These pieces originally appeared as a weekly column entitled “Lessons” in The New York Times between 1999 and 2003.
[THIS ARTICLE FIRST APPEARED IN THE NEW YORK TIMES ON MARCH 20, 2002]
Between Public and Private, a Third Way
Saco, Me. — You could easily get the impression that there are two camps in education policy—one wanting to improve public schools and one favoring private alternatives.
But the gap between them is illusory. There is no clear line dividing public and private education. Religious schools often get public money for textbooks, compensatory education and busing. Many special education students get vouchers for private school tuition. Even some regular private schools are supported almost entirely by public dollars.

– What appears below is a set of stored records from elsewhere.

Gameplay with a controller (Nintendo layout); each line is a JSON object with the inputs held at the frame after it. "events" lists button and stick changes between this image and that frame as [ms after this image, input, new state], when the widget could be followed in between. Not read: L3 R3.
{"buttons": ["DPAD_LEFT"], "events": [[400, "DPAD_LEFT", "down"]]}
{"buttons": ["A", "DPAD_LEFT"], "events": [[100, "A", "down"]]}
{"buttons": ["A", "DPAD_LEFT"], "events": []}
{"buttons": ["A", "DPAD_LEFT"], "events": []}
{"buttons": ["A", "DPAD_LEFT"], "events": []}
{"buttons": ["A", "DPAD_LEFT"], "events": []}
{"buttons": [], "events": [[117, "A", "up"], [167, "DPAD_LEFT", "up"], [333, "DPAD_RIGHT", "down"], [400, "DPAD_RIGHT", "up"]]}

In contrast, some public high schools are run as autonomous fiefs by entrenched principals and department heads; they operate so independently that curricular reform is nearly impossible. In the burgeoning and mostly unsupervised charter school sector, some schools pursue strictly private purposes with little or no public accountability.
Rather than worrying if a school is public or private, it is better to think of all schools along a continuum of regulation, from highly regulated to relatively unregulated. Then we can determine which regulations, in both public and private sectors, are needed and which are excessive, which enhance schools’ performance and which impede it.
Vouchers, publicly paid tuition for private education, are not new. In New England, especially in Maine and Vermont, vouchers have been commonplace for 150 years. Cities that choose not to have their own public schools pay to send their children to private schools. Some students get vouchers to use at nonreligious private schools of their choice. In other cases, officials negotiate an exclusive contract with a private school for all of a city’s students.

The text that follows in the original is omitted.